What is expected - Below are the records; copy exactly the stretch from the line containing "X0103531Y0135125D03*" through the line containing "X0141917Y0177448D03*", both ends included, and nothing else.

Machine-readable hardware designs -
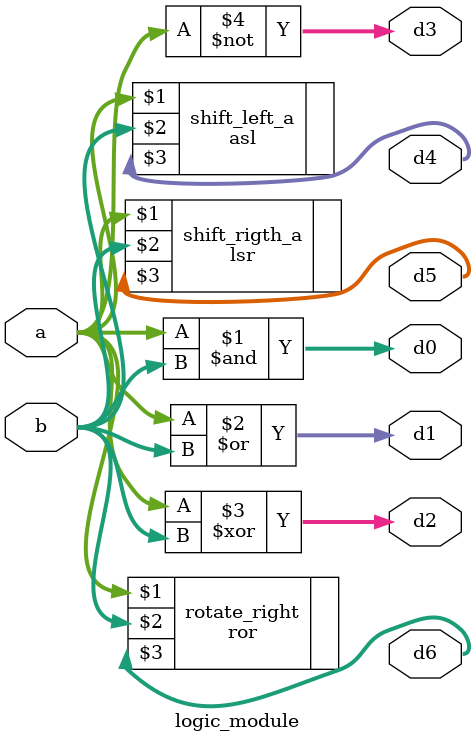
<source format=sv>
module logic_module
	#(parameter N = 4)
	(input logic [N - 1 : 0] a, b, output logic [N : 1 - 0] d0, d1, d2, d3, d4, d5, d6);
	
	assign d0 = a & b;
	assign d1 = a | b;
	assign d2 = a ^ b;
	assign d3 = ~a;
	
	asl #(N) shift_left_a (a, b, d4);
	lsr #(N) shift_rigth_a (a, b, d5);
	ror #(N) rotate_right(a, b, d6);
	
	
endmodule

</source>
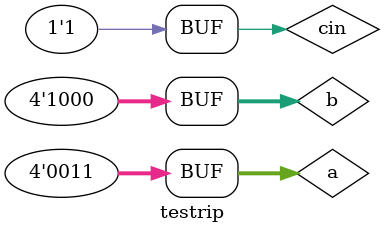
<source format=v>
`include "ripplecarry.v"

module testrip;

reg [3:0] a,b;
reg cin;
wire [3:0] s;
wire cout;

ripplecarry r1(s,cout,a,b,cin);

initial
begin
$monitor($time," a=%b, b=%b, cin=%b, s=%b, cout=%b",a,b,cin,s,cout);
a = 4'b0111; b = 4'b1000; cin = 1'b0;
#1 a = 4'b1111; b = 4'b1000; cin = 1'b1;
#1 a = 4'b0111; b = 4'b1000; cin = 1'b1;
#1 a = 4'b0011; b = 4'b1000; cin = 1'b1;
end

endmodule
</source>
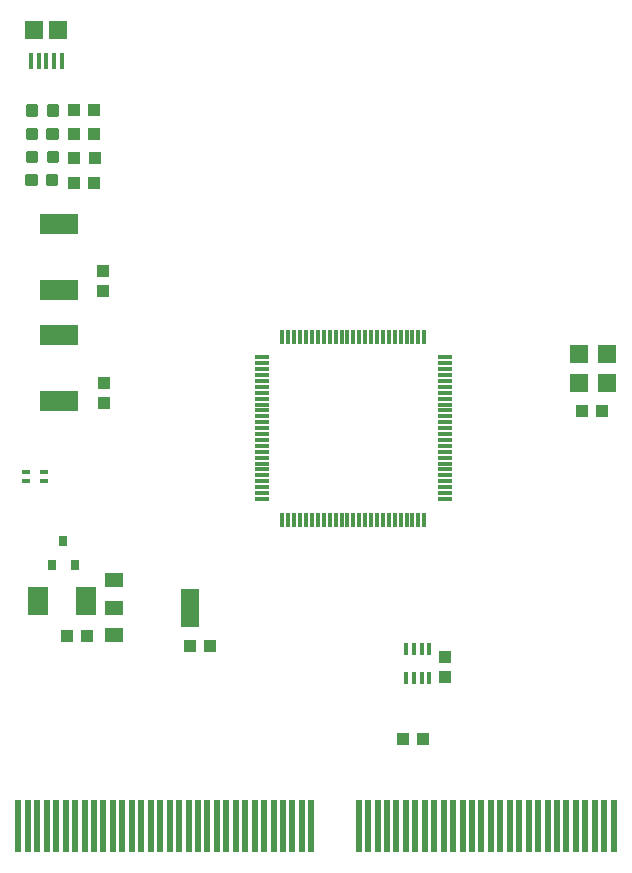
<source format=gtp>
G75*
%MOIN*%
%OFA0B0*%
%FSLAX25Y25*%
%IPPOS*%
%LPD*%
%AMOC8*
5,1,8,0,0,1.08239X$1,22.5*
%
%ADD10R,0.04331X0.03937*%
%ADD11C,0.01181*%
%ADD12R,0.05906X0.06299*%
%ADD13R,0.03937X0.04331*%
%ADD14R,0.04724X0.01181*%
%ADD15R,0.01181X0.04724*%
%ADD16R,0.12598X0.07087*%
%ADD17R,0.01772X0.03937*%
%ADD18R,0.05906X0.06102*%
%ADD19R,0.01575X0.05315*%
%ADD20R,0.02756X0.01772*%
%ADD21R,0.03100X0.03500*%
%ADD22R,0.07087X0.09449*%
%ADD23R,0.06299X0.04724*%
%ADD24R,0.06299X0.12992*%
%ADD25R,0.02264X0.17717*%
D10*
X0038672Y0077640D03*
X0045365Y0077640D03*
X0079546Y0074216D03*
X0086239Y0074216D03*
X0150565Y0043421D03*
X0157258Y0043421D03*
X0210116Y0152542D03*
X0216809Y0152542D03*
X0047673Y0228812D03*
X0040980Y0228812D03*
X0041064Y0236865D03*
X0047757Y0236865D03*
X0047750Y0244903D03*
X0041057Y0244903D03*
X0041026Y0252995D03*
X0047719Y0252995D03*
D11*
X0035182Y0254230D02*
X0035182Y0251474D01*
X0032426Y0251474D01*
X0032426Y0254230D01*
X0035182Y0254230D01*
X0035182Y0252654D02*
X0032426Y0252654D01*
X0032426Y0253834D02*
X0035182Y0253834D01*
X0035112Y0246362D02*
X0035112Y0243606D01*
X0032356Y0243606D01*
X0032356Y0246362D01*
X0035112Y0246362D01*
X0035112Y0244786D02*
X0032356Y0244786D01*
X0032356Y0245966D02*
X0035112Y0245966D01*
X0035185Y0238658D02*
X0035185Y0235902D01*
X0032429Y0235902D01*
X0032429Y0238658D01*
X0035185Y0238658D01*
X0035185Y0237082D02*
X0032429Y0237082D01*
X0032429Y0238262D02*
X0035185Y0238262D01*
X0035012Y0231010D02*
X0035012Y0228254D01*
X0032256Y0228254D01*
X0032256Y0231010D01*
X0035012Y0231010D01*
X0035012Y0229434D02*
X0032256Y0229434D01*
X0032256Y0230614D02*
X0035012Y0230614D01*
X0028106Y0231010D02*
X0028106Y0228254D01*
X0025350Y0228254D01*
X0025350Y0231010D01*
X0028106Y0231010D01*
X0028106Y0229434D02*
X0025350Y0229434D01*
X0025350Y0230614D02*
X0028106Y0230614D01*
X0028279Y0235902D02*
X0028279Y0238658D01*
X0028279Y0235902D02*
X0025523Y0235902D01*
X0025523Y0238658D01*
X0028279Y0238658D01*
X0028279Y0237082D02*
X0025523Y0237082D01*
X0025523Y0238262D02*
X0028279Y0238262D01*
X0028206Y0243606D02*
X0028206Y0246362D01*
X0028206Y0243606D02*
X0025450Y0243606D01*
X0025450Y0246362D01*
X0028206Y0246362D01*
X0028206Y0244786D02*
X0025450Y0244786D01*
X0025450Y0245966D02*
X0028206Y0245966D01*
X0028277Y0251474D02*
X0028277Y0254230D01*
X0028277Y0251474D02*
X0025521Y0251474D01*
X0025521Y0254230D01*
X0028277Y0254230D01*
X0028277Y0252654D02*
X0025521Y0252654D01*
X0025521Y0253834D02*
X0028277Y0253834D01*
D12*
X0209376Y0171733D03*
X0218431Y0171733D03*
X0218431Y0161891D03*
X0209376Y0161891D03*
D13*
X0164629Y0070522D03*
X0164629Y0063829D03*
X0051062Y0155227D03*
X0051062Y0161920D03*
X0050747Y0192536D03*
X0050747Y0199229D03*
D14*
X0103531Y0170558D03*
X0103531Y0168590D03*
X0103531Y0166621D03*
X0103531Y0164653D03*
X0103531Y0162684D03*
X0103531Y0160716D03*
X0103531Y0158747D03*
X0103531Y0156779D03*
X0103531Y0154810D03*
X0103531Y0152842D03*
X0103531Y0150873D03*
X0103531Y0148905D03*
X0103531Y0146936D03*
X0103531Y0144968D03*
X0103531Y0142999D03*
X0103531Y0141031D03*
X0103531Y0139062D03*
X0103531Y0137094D03*
X0103531Y0135125D03*
X0103531Y0133157D03*
X0103531Y0131188D03*
X0103531Y0129220D03*
X0103531Y0127251D03*
X0103531Y0125283D03*
X0103531Y0123314D03*
X0164555Y0123314D03*
X0164555Y0125283D03*
X0164555Y0127251D03*
X0164555Y0129220D03*
X0164555Y0131188D03*
X0164555Y0133157D03*
X0164555Y0135125D03*
X0164555Y0137094D03*
X0164555Y0139062D03*
X0164555Y0141031D03*
X0164555Y0142999D03*
X0164555Y0144968D03*
X0164555Y0146936D03*
X0164555Y0148905D03*
X0164555Y0150873D03*
X0164555Y0152842D03*
X0164555Y0154810D03*
X0164555Y0156779D03*
X0164555Y0158747D03*
X0164555Y0160716D03*
X0164555Y0162684D03*
X0164555Y0164653D03*
X0164555Y0166621D03*
X0164555Y0168590D03*
X0164555Y0170558D03*
D15*
X0157665Y0177448D03*
X0155696Y0177448D03*
X0153728Y0177448D03*
X0151759Y0177448D03*
X0149791Y0177448D03*
X0147822Y0177448D03*
X0145854Y0177448D03*
X0143885Y0177448D03*
X0141917Y0177448D03*
X0139948Y0177448D03*
X0137980Y0177448D03*
X0136011Y0177448D03*
X0134043Y0177448D03*
X0132074Y0177448D03*
X0130106Y0177448D03*
X0128137Y0177448D03*
X0126169Y0177448D03*
X0124200Y0177448D03*
X0122232Y0177448D03*
X0120263Y0177448D03*
X0118295Y0177448D03*
X0116326Y0177448D03*
X0114358Y0177448D03*
X0112389Y0177448D03*
X0110421Y0177448D03*
X0110421Y0116424D03*
X0112389Y0116424D03*
X0114358Y0116424D03*
X0116326Y0116424D03*
X0118295Y0116424D03*
X0120263Y0116424D03*
X0122232Y0116424D03*
X0124200Y0116424D03*
X0126169Y0116424D03*
X0128137Y0116424D03*
X0130106Y0116424D03*
X0132074Y0116424D03*
X0134043Y0116424D03*
X0136011Y0116424D03*
X0137980Y0116424D03*
X0139948Y0116424D03*
X0141917Y0116424D03*
X0143885Y0116424D03*
X0145854Y0116424D03*
X0147822Y0116424D03*
X0149791Y0116424D03*
X0151759Y0116424D03*
X0153728Y0116424D03*
X0155696Y0116424D03*
X0157665Y0116424D03*
D16*
X0035787Y0156099D03*
X0035787Y0178146D03*
X0035787Y0193039D03*
X0035787Y0215087D03*
D17*
X0151666Y0073268D03*
X0154225Y0073268D03*
X0156784Y0073268D03*
X0159343Y0073268D03*
X0159343Y0063622D03*
X0156784Y0063622D03*
X0154225Y0063622D03*
X0151666Y0063622D03*
D18*
X0035594Y0279820D03*
X0027720Y0279820D03*
D19*
X0026539Y0269190D03*
X0029098Y0269190D03*
X0031657Y0269190D03*
X0034216Y0269190D03*
X0036775Y0269190D03*
D20*
X0030860Y0132344D03*
X0030860Y0129195D03*
X0024758Y0129195D03*
X0024758Y0132344D03*
D21*
X0037383Y0109244D03*
X0041183Y0101244D03*
X0033583Y0101244D03*
D22*
X0028911Y0089407D03*
X0044856Y0089407D03*
D23*
X0054329Y0087153D03*
X0054329Y0078098D03*
X0054329Y0096208D03*
D24*
X0079526Y0087153D03*
D25*
X0022408Y0014449D03*
X0025558Y0014449D03*
X0028707Y0014449D03*
X0031857Y0014449D03*
X0035007Y0014449D03*
X0038156Y0014449D03*
X0041306Y0014449D03*
X0044455Y0014449D03*
X0047605Y0014449D03*
X0050755Y0014449D03*
X0053904Y0014449D03*
X0057054Y0014449D03*
X0060203Y0014449D03*
X0063353Y0014449D03*
X0066503Y0014449D03*
X0069652Y0014449D03*
X0072802Y0014449D03*
X0075951Y0014449D03*
X0079101Y0014449D03*
X0082251Y0014449D03*
X0085400Y0014449D03*
X0088550Y0014449D03*
X0091699Y0014449D03*
X0094849Y0014449D03*
X0097999Y0014449D03*
X0101148Y0014449D03*
X0104298Y0014449D03*
X0107447Y0014449D03*
X0110597Y0014449D03*
X0113747Y0014449D03*
X0116896Y0014449D03*
X0120046Y0014449D03*
X0135794Y0014449D03*
X0138944Y0014449D03*
X0142093Y0014449D03*
X0145243Y0014449D03*
X0148392Y0014449D03*
X0151542Y0014449D03*
X0154692Y0014449D03*
X0157841Y0014449D03*
X0160991Y0014449D03*
X0164140Y0014449D03*
X0167290Y0014449D03*
X0170440Y0014449D03*
X0173589Y0014449D03*
X0176739Y0014449D03*
X0179888Y0014449D03*
X0183038Y0014449D03*
X0186188Y0014449D03*
X0189337Y0014449D03*
X0192487Y0014449D03*
X0195636Y0014449D03*
X0198786Y0014449D03*
X0201936Y0014449D03*
X0205085Y0014449D03*
X0208235Y0014449D03*
X0211384Y0014449D03*
X0214534Y0014449D03*
X0217684Y0014449D03*
X0220833Y0014449D03*
M02*

</source>
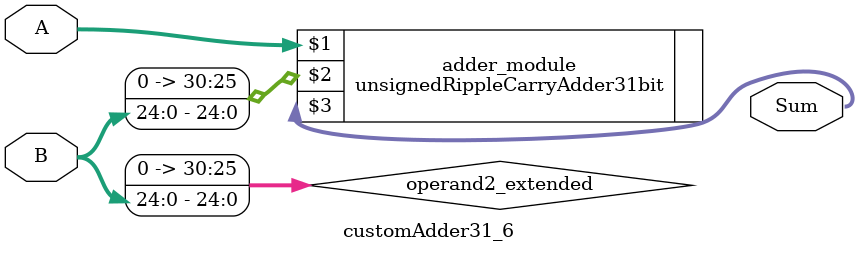
<source format=v>

module customAdder31_6(
                    input [30 : 0] A,
                    input [24 : 0] B,
                    
                    output [31 : 0] Sum
            );

    wire [30 : 0] operand2_extended;
    
    assign operand2_extended =  {6'b0, B};
    
    unsignedRippleCarryAdder31bit adder_module(
        A,
        operand2_extended,
        Sum
    );
    
endmodule
        
</source>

Exercise solution -
X0103531Y0135125D03*
X0103531Y0133157D03*
X0103531Y0131188D03*
X0103531Y0129220D03*
X0103531Y0127251D03*
X0103531Y0125283D03*
X0103531Y0123314D03*
X0164555Y0123314D03*
X0164555Y0125283D03*
X0164555Y0127251D03*
X0164555Y0129220D03*
X0164555Y0131188D03*
X0164555Y0133157D03*
X0164555Y0135125D03*
X0164555Y0137094D03*
X0164555Y0139062D03*
X0164555Y0141031D03*
X0164555Y0142999D03*
X0164555Y0144968D03*
X0164555Y0146936D03*
X0164555Y0148905D03*
X0164555Y0150873D03*
X0164555Y0152842D03*
X0164555Y0154810D03*
X0164555Y0156779D03*
X0164555Y0158747D03*
X0164555Y0160716D03*
X0164555Y0162684D03*
X0164555Y0164653D03*
X0164555Y0166621D03*
X0164555Y0168590D03*
X0164555Y0170558D03*
D15*
X0157665Y0177448D03*
X0155696Y0177448D03*
X0153728Y0177448D03*
X0151759Y0177448D03*
X0149791Y0177448D03*
X0147822Y0177448D03*
X0145854Y0177448D03*
X0143885Y0177448D03*
X0141917Y0177448D03*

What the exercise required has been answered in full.